There are other major problems, of course – racism and militant nationalism, for example. But humanity is
taught those things. In fact they are taught those things by the very “social dominators” that Altemeyer describes. Howard Zinn sees the problem in terms very similar to Altemeyer. From his book, “
Failure to Quit”:
Civil disobedience is not our problem. Our problem is civil obedience. Our problem is that numbers of people all over the world have obeyed the dictates of the leaders of their government and have gone to war, and millions have been killed because of this obedience. Our problem is that people are obedient all over the world in the face of poverty and starvation and stupidity, and war, and cruelty. Our problem is that people are obedient while the jails are full of petty thieves, and all the while the grand thieves are running and robbing the country. That's our problem."

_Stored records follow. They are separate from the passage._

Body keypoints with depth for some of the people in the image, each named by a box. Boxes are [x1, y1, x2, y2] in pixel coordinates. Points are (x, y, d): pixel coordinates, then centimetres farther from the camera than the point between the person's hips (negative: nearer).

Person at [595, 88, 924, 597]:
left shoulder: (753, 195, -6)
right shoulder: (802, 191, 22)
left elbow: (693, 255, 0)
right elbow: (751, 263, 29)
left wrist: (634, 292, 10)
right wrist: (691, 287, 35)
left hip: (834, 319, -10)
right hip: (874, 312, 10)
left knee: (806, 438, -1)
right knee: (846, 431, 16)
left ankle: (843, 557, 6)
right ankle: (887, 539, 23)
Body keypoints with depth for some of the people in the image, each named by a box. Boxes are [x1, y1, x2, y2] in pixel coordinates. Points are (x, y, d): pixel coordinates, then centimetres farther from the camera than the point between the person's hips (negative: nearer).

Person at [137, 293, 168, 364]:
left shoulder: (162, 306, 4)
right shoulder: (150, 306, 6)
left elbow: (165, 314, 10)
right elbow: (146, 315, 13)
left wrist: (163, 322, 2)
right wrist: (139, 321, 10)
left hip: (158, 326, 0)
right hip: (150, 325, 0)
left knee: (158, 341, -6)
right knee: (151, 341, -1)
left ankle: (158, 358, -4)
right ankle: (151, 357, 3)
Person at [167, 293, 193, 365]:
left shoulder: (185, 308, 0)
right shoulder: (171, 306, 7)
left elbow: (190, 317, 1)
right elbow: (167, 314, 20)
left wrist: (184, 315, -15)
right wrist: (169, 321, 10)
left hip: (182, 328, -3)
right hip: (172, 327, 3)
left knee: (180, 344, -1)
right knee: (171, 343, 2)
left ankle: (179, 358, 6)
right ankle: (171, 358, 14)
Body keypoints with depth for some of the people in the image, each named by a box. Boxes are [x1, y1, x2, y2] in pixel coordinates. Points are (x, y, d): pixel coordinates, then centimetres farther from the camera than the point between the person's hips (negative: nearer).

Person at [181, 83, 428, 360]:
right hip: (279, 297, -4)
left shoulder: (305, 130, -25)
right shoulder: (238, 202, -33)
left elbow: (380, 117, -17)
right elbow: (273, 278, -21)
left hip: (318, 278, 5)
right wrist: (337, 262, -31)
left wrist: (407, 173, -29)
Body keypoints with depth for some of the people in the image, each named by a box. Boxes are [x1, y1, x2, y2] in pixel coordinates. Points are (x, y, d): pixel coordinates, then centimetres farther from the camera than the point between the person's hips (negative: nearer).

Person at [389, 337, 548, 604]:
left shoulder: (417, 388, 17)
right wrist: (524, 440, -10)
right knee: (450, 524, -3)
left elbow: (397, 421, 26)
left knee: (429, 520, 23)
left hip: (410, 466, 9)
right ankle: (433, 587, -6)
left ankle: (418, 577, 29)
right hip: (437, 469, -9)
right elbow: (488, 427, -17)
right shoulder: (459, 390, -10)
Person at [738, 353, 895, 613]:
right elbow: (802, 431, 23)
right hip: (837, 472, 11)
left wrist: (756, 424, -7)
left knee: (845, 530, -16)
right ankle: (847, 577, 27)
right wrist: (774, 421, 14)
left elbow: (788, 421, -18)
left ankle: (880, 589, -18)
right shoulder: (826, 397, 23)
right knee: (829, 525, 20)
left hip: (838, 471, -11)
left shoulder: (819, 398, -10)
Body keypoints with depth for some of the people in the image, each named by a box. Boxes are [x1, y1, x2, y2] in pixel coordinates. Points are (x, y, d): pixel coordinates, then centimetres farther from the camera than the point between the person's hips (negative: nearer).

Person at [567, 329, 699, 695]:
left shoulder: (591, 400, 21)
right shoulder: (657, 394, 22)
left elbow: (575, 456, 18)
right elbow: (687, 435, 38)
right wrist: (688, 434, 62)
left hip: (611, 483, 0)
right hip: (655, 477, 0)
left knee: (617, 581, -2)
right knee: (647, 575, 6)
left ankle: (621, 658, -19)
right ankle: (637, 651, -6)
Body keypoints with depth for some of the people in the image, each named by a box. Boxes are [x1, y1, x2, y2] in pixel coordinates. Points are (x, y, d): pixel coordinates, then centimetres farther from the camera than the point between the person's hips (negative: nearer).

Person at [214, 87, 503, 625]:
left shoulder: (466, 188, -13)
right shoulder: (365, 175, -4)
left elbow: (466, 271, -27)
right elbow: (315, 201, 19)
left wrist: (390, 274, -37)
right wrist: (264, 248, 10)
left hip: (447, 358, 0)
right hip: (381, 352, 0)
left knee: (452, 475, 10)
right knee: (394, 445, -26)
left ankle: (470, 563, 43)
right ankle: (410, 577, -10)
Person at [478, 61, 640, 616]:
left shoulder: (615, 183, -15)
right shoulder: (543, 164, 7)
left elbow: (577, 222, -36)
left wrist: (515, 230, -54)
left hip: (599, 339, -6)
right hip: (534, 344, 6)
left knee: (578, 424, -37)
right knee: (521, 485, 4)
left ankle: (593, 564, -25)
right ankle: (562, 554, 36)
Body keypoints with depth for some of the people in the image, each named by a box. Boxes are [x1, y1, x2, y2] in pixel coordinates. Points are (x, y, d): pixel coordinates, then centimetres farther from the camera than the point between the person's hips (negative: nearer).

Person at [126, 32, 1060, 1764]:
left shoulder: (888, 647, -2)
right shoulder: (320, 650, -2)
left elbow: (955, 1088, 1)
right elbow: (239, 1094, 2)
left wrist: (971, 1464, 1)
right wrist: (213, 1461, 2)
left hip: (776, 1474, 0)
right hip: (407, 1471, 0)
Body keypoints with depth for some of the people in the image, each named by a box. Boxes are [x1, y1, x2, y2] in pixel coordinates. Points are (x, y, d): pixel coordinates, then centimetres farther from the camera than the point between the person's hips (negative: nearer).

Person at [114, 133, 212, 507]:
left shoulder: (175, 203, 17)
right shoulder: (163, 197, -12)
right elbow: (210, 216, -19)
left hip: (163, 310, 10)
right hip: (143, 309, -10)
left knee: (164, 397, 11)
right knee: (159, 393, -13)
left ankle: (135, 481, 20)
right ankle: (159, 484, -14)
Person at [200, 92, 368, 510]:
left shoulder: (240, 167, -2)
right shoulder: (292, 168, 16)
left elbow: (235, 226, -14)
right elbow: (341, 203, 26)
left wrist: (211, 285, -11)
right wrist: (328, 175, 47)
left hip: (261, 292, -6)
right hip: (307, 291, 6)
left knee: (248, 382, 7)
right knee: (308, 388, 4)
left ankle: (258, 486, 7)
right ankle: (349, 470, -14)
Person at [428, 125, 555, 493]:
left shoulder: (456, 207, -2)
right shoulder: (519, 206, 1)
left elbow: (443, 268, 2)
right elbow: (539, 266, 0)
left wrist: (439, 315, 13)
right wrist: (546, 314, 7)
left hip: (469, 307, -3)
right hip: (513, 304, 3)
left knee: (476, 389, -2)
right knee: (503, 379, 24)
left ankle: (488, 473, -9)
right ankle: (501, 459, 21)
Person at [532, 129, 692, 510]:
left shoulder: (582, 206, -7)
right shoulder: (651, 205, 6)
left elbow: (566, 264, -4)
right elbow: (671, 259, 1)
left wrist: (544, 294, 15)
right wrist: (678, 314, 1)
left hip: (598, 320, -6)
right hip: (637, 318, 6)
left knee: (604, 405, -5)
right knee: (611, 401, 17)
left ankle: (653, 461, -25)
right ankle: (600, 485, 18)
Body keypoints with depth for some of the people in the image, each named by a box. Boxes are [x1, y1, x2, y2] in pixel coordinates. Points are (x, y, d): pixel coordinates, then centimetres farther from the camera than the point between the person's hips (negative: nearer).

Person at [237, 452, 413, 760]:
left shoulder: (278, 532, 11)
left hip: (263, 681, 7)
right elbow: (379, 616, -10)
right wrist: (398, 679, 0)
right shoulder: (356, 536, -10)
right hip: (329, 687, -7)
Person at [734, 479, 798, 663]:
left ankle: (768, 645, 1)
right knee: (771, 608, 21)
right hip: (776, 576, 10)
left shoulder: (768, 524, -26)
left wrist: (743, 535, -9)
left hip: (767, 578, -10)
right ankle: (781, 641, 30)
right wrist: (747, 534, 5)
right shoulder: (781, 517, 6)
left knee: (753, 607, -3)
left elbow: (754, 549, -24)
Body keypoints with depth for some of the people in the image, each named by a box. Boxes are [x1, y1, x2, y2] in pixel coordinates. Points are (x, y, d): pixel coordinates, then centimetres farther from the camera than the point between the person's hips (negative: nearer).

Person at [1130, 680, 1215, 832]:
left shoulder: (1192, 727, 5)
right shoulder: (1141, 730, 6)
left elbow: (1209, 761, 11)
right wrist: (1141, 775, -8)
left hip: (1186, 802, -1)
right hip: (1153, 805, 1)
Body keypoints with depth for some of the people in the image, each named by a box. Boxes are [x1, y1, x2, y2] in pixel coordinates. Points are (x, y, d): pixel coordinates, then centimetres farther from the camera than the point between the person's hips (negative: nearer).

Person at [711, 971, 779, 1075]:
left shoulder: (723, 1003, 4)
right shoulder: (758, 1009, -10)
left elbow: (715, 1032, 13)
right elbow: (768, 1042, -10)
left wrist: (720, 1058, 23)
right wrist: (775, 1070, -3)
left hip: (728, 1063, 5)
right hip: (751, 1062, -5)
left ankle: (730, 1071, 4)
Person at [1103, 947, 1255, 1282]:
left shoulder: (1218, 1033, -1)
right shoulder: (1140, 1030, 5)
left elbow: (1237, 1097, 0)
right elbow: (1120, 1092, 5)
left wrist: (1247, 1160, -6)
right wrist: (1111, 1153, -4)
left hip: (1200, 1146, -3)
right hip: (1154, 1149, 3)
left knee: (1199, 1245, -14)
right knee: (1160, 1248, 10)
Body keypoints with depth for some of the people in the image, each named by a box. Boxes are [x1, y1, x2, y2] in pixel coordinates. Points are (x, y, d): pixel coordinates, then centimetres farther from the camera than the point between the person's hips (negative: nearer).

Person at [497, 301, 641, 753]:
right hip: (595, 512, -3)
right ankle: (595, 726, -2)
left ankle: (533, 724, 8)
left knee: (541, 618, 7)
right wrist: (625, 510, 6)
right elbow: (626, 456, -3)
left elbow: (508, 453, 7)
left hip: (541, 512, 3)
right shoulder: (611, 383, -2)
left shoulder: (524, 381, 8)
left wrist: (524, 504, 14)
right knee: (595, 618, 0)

If one believes that Altemeyer and Zinn are correct – and I do – the answer then lies in finding a way to facilitate independent thinking. Altemeyer has shown that a college education helps. So does exposure to different kinds of situations and different kinds of people. Altemeyer has noted, for example, that “nothing improves authoritarians’ attitudes toward homosexuals as much as getting to know a homosexual – or learning that they’ve known one for years.” I’m certain that the same thing can be said about racism and nationalism, and any other kind of bigotry – the traits that have been so responsible for humankind’s inhumanity to their fellow humans throughout history.
The common denominator for all these things is expansion of the human mind and heart. But is there enough time for that to happen before humankind destroys itself?